▶ Tarea A
Extrae sin cambios del fragmento sobre la metodología de MEVIR el tramo que va desde "Metodología" hasta "sin retribución alguna.".
▶ Tarea B
Enumera todas las figuras que, según el fragmento sobre la metodología de MEVIR, guían a los participantes durante la construcción de las viviendas.
▶ Tarea C
Prosigue el texto sobre la metodología de MEVIR a partir de donde termina.

Metodología
Ayuda mutua y autoconstrucción asistida
Los sistemas de edificación por ayuda mutua y autoconstrucción asistida funcionan con la participación de las familias beneficiarias en las obras. Este aporte se considera un requisito indispensable para participar en los programas de MEVIR y es realizado sin retribución alguna.
Los programas de viviendas nucleadas y en terreno propio se construyen por ayuda mutua, aportando los participantes 96 horas de trabajo mensuales por núcleo familiar durante los meses de obra, desempeñándose en la construcción de TODAS las viviendas, guiados por un equipo técnico (arquitecto y asistente social), un capataz de obra y personal especializado. Recién sobre el final de la obra se sortean las viviendas para ser asignadas según la cantidad de dormitorios y el número de integrantes de la familia.

▶ Filas suministradas
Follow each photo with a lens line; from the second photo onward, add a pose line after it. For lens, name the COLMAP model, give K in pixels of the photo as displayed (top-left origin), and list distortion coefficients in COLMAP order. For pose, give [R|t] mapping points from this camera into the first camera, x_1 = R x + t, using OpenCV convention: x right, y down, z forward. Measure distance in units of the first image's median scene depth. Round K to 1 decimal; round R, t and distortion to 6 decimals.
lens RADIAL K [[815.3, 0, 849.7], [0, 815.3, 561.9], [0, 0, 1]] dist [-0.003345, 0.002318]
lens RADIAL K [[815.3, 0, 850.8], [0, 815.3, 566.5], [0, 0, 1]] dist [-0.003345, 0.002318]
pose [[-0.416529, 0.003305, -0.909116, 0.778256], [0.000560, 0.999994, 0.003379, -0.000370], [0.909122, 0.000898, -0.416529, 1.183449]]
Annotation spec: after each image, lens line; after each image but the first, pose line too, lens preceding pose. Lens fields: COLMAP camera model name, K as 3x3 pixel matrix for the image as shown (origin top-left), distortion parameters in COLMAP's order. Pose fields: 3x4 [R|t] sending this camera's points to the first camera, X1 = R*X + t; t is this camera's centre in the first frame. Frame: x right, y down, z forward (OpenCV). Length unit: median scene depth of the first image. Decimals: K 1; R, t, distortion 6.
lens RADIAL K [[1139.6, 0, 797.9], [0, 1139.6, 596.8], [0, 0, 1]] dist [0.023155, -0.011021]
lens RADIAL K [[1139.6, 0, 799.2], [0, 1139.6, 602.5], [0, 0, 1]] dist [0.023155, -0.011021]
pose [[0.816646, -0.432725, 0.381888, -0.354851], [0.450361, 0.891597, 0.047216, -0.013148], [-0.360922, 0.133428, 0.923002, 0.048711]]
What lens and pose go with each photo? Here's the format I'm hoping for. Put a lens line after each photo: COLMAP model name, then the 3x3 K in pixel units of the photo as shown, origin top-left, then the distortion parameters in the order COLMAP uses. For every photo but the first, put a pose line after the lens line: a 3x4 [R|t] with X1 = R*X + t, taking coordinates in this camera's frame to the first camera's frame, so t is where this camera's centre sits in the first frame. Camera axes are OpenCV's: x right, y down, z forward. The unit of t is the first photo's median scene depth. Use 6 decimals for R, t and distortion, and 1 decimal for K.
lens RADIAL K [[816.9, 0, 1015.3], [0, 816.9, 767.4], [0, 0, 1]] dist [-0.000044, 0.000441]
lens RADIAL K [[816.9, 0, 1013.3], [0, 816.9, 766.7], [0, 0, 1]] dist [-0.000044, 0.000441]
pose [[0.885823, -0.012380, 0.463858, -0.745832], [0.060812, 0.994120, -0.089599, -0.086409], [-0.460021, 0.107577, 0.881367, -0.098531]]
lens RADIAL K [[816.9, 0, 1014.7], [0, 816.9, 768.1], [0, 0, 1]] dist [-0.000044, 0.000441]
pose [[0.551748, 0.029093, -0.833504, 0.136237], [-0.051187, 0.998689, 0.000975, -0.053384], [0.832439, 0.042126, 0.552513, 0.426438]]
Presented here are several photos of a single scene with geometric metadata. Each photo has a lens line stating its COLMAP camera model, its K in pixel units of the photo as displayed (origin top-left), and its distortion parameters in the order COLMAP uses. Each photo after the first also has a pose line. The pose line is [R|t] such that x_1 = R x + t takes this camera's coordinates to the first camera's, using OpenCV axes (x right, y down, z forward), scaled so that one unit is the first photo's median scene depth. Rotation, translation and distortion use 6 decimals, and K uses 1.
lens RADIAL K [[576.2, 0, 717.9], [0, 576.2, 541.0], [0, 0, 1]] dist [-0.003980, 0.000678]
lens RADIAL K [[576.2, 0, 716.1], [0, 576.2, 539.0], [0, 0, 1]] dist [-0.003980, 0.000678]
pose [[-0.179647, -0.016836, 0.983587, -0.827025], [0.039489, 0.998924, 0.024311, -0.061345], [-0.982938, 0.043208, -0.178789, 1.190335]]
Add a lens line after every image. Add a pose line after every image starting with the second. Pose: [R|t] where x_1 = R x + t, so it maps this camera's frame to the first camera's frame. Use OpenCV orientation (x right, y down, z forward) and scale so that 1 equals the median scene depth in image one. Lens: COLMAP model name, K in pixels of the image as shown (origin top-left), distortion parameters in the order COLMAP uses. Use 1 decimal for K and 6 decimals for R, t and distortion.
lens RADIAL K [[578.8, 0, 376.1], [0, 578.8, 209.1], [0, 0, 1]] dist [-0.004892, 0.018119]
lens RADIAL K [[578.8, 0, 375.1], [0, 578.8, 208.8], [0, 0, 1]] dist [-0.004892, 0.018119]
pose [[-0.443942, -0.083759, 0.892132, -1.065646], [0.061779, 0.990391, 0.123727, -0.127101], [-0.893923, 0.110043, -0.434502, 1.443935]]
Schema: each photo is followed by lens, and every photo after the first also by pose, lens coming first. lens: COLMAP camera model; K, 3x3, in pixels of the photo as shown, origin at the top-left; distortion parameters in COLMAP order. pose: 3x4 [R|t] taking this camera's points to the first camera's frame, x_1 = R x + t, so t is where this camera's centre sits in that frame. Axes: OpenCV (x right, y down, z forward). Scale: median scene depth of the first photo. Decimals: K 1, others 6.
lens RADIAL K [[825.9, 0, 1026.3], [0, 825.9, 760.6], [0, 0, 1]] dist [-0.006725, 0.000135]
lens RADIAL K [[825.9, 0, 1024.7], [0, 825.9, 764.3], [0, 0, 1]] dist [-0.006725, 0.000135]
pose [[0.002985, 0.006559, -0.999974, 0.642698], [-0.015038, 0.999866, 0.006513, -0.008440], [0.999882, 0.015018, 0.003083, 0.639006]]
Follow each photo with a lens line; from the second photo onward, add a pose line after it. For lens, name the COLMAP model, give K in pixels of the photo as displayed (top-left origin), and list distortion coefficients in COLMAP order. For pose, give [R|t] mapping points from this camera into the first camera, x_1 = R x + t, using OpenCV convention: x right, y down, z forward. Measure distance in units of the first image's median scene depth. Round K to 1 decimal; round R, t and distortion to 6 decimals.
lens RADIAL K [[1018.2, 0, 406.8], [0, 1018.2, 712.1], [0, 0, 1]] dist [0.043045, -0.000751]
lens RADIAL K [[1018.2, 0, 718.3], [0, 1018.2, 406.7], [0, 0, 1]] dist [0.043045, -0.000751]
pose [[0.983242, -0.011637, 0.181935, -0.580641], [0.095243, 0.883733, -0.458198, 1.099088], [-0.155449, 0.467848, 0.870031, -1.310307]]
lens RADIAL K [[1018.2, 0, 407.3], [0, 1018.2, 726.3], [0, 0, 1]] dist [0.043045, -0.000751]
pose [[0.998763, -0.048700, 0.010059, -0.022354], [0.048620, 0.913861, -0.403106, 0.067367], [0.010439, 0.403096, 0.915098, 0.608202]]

▶ Espacio para responder A
Metodología
Ayuda mutua y autoconstrucción asistida
Los sistemas de edificación por ayuda mutua y autoconstrucción asistida funcionan con la participación de las familias beneficiarias en las obras. Este aporte se considera un requisito indispensable para participar en los programas de MEVIR y es realizado sin retribución alguna.

▶ Espacio para responder B
- Arquitecto
- Asistente social
- Capataz de obra
- Personal especializado

▶ Espacio para responder C
Las unidades productivas y viviendas dispersas se edifican por autoconstrucción asistida, sistema que requiere el trabajo de dos personas adultas durante toda la obra, que son asesoradas por el equipo técnico (arquitecto, asistente social e ingeniero agrónomo), un capataz especializado y dos oficiales.
La ayuda mutua y el esfuerzo propio, además de aprovechar un saber popular y recurso existente en la población (la capacidad de autoconstrucción) favorecen un mayor involucramiento y apropiación del hábitat construido y una mayor organización y participación ciudadana en la solución de un problema y el ejercicio de un derecho.
Cada familia aporta en promedio 1.800 horas en programas nucleados y 1.000 horas en unidades productivas.